El poliedro

El comunismo empresarial emerge

El tejido empresarial sufre un trastorno bipolar entre grandes corporaciones y débiles microempresas

HACE unos días leí a un compañero en estas mismas páginas que a veces es mejor que los sueños no se hagan realidad. Se refería al sueño liberal -lo que aquí conocemos por liberal, es decir, antipúblico- de desmontar el Estado del Bienestar para liberar las sabias fuerzas del mercado. Y sí, lo desmontamos, pero no por nuestra propia mano, sino forzados por las circunstancias. A la fuerza, vendemos o quemamos nuestro patrimonio; el común, el público, el que tan poco valoran -salvo, por ejemplo, para operarse gratis y con garantías en la Seguridad Social- quienes de pronto degustan el irresistible sabor del éxito empresarial o profesional, y descubren que lo común es una rémora. Nos hacemos yanquis de pacotilla, y a la vez empobrecidos economistas de calle de la Argentina de el corralito. Norte pero Sur, mezcla e indefinición: una mala situación estratégica. En el fondo, no es sino esa misma contradicción la que impera en el escenario económico.

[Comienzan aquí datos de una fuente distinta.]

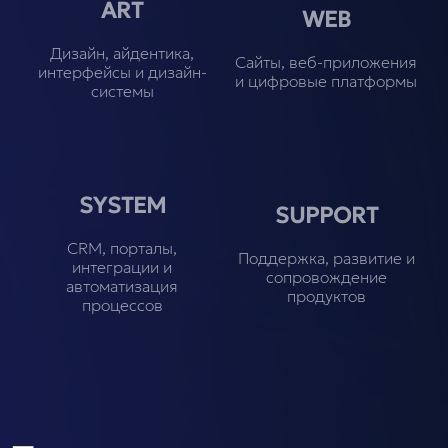
ART
WEB
Дизайн, айдентика,
Сайты, веб-приложения
интерфейсы и дизайн-
и цифровые платформы
системы
SYSTEM
SUPPORT
CRM, порталы,
Поддержка, развитие и
интеграции и
сопровождение
автоматизация
продуктов
процессов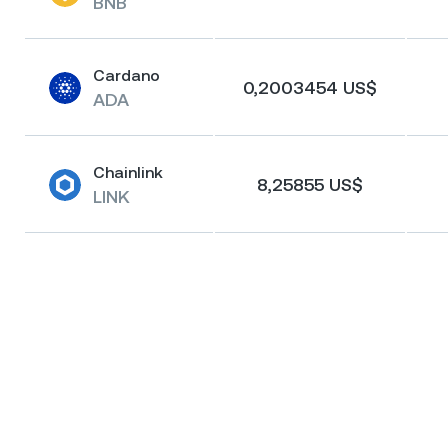
BNB
Cardano
0,2003454 US$
ADA
Chainlink
8,25855 US$
LINK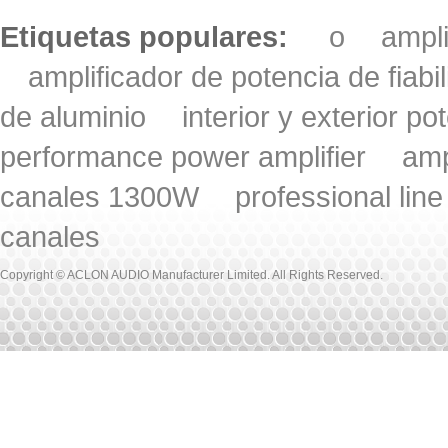
Etiquetas populares:
o
ampl
amplificador de potencia de fiabi
de aluminio
interior y exterior po
performance power amplifier
amp
canales 1300W
professional lin
canales
Copyright © ACLON AUDIO Manufacturer Limited. All Rights Reserved.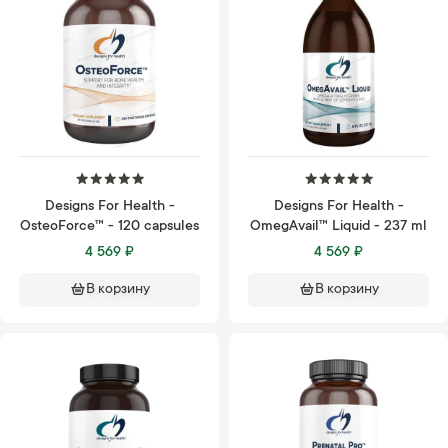
Designs For Health -
Designs For Health -
OsteoForce™ - 120 capsules
OmegAvail™ Liquid - 237 ml
4 569 ₽
4 569 ₽
В корзину
В корзину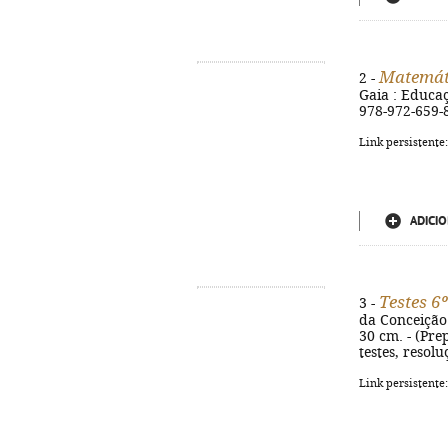
Matemát
2 -
Gaia : Educaçã
978-972-659-
Link persistente
ADICIO
Testes 6
3 -
da Conceição 
30 cm. - (Pre
testes, resol
Link persistente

Las empresas grandes mueren menos que las pequeñas en este largo y tortuoso camino que emprendimos, sin previo aviso, hace unos tres años. La mayor concentración de riqueza en pocas manos es una de las consecuencias de toda crisis económica. También el mundo empresarial reduce su número de agentes. Las empresas familiares -un modelo antinatural a la larga- son pasto de las llamas en primera instancia. El muchas veces sumergido y muy desprotegido mundo del autónomo también es víctima propiciatoria. Cuando las relaciones económicas se vuelven más salvajes, sobreviven las grandes corporaciones. O sea: el "búscate la vida o muere" convive con las superburocracias empresariales, grandes empresas que emplean a millares de personas. Algo, en esencia, muy poco diferente de los fracasados esquemas estatalistas. La mayor parte de la gente en los países desarrollados vive y vivirá su vida laboral en burocracias de planificación centralizada llamadas empresas, en entidades que buscan contratos y suministros al más largo plazo posible. De la misma forma que rige la bipolaridad laboral empleado maduro, seguro y bien remunerado vs. empleado precario, dispuesto y bien formado, las relaciones económicas parecen condenadas a la bipolaridad: grandes empresas que emplean a la mayoría con condiciones salariales extremas, junto a miríadas de pequeños empresarios que sobreviven al albur y a expensas de aquellas. Al Estado no se le espera, está ingresado. Un Estado que recorta en mayor medida su inversión que su gasto: sueldos y prestaciones irracionales para los políticos, entidades superpobladas de levantadores de mano como el Senado o los parlamentos autonómicos, coches oficiales, dietas para políticos… que deberían ser sustituidos por funcionarios de carrera que garanticen una mayor independencia en la gestión de las instituciones. Mutilar la inversión pública que nutre el tejido empresarial y maquillar los recortes de gasto (salvo los hachazos a los funcionarios de a pie): justo la combinación de política presupuestaria que más daño hace al sector privado, que, no lo olvidemos, es el único potencial recuperador de empleo.

Y, de pronto, gritamos "¡albricias!" al saber que China, la verdadera gran empresa global planificada y burocratizada, va a colocar en nuestra economía un montón de sus enormes sacos de dinero líquido. Aliviará las tensiones de nuestra deuda y, de paso, se posiciona en nuestra economía de una forma bien distinta que la habitual de polígono con tienda de todo y todo barato, esas naves y megatiendas cuya generación espontánea hace pensar que, efectivamente, fueron la pica en Flandes del Imperio Naciente: "Primero, mandamos emisarios con dinero fresco, cuyo origen era posiblemente tan soberano como los fondos oficiales que ahora han venido para quedarse". El nuevo comunismo empresarial asoma las orejas por distintos frentes.